Rafael Montero’s physical talent is undeniable. How will he respond to the playoffs especially facing the team that gave up on him?
It’s hard to believe that Rafael Montero was rated just as high as Jacob DeGrom in the New York Mets minor league system given how different their careers have gone.
Just last year Montero was in the minor leagues for Seattle due to his ineffectiveness at the major league level before being involved in a trade that brought Kendall Graveman to Houston to shore up the bullpen.
Montero has been a revelation appearing in 71 games, the most of any Astros pitcher, while posting a 2.37 ERA and a 1.02 WHIP, good for fourth on the team only behind Justin Verlander, Cristian Javier and Hector Neris.
Montero’s physical gifts have never been in question. The mental side of things, much like the aforementioned Valdez, have been the biggest impediment to him fulfilling his potential as a devastating weapon out of the bullpen or even as a starter.
Montero has become the Astros go to set-up man in the eighth inning this year and his counterparts in Seattle are no slouches.

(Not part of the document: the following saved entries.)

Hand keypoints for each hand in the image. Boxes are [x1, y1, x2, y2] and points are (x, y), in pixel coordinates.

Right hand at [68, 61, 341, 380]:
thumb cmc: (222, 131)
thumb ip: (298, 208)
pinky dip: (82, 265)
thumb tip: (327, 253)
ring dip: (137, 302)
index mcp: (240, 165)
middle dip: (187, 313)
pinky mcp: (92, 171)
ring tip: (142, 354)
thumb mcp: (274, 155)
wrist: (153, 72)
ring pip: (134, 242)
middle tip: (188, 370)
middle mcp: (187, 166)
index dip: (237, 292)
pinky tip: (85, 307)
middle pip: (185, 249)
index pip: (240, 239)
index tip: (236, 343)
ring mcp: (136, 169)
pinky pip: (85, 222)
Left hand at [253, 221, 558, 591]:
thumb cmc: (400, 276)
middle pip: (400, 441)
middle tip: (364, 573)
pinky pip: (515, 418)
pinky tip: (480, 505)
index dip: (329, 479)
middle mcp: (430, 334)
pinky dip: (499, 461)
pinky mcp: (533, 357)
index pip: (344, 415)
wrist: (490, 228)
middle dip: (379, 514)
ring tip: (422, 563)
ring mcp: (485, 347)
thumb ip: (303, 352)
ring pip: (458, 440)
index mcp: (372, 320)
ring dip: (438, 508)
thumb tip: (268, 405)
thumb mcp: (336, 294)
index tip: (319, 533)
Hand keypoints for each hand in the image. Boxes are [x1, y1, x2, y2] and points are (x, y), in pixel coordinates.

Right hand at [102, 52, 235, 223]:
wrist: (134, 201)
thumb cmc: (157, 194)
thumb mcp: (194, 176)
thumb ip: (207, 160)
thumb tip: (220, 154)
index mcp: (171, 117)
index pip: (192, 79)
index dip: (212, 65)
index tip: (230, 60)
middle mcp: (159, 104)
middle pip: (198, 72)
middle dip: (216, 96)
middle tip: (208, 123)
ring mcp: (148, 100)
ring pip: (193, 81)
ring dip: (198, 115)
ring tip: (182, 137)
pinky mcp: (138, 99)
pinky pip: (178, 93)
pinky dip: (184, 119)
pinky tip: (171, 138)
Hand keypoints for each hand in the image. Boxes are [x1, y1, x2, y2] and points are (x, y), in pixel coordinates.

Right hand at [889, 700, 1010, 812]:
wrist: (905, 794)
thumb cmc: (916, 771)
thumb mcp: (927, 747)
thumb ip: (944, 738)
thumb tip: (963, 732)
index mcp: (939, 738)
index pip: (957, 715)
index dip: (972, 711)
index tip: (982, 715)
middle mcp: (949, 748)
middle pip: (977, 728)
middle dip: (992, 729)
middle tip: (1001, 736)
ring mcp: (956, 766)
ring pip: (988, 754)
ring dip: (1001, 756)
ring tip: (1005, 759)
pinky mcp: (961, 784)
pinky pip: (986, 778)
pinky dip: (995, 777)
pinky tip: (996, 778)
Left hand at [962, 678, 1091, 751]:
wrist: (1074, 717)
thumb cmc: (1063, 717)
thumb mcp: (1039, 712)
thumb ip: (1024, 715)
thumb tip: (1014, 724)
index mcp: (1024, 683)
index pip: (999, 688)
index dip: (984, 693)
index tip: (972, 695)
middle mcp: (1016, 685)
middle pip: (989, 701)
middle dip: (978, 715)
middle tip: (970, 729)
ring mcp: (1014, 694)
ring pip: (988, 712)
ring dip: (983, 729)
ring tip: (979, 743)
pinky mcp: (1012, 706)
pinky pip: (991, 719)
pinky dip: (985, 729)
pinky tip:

In fact the one place where Houston and Seattle are most evenly matched has to be the bullpen. While Houston’s relievers lead the entire major leagues with a 2.80 ERA, the Mariners were sixth with a 3.33 ERA.
The Astros have the advantage in middle and long relief, but in the back end the Mariners have Andres Munoz who can throw over 100 mph on a regular basis plus Penn Murfee and Paul Sewald.
That’s a virtual tie with Hector Neris, Ryne Stanek, Ryan Pressly and Montero. Montero has the talent, but in a rough Seattle environment where he had the lowest point of his career, can he slay the mental dragons that plagued him while there with an entire stadium of Mariner fans berating him and reminding him of his failures? If so the Astros will be in great shape to win close games late.
If not the team could see some heartbreaking late losses similar to what the Blue Jays just experienced.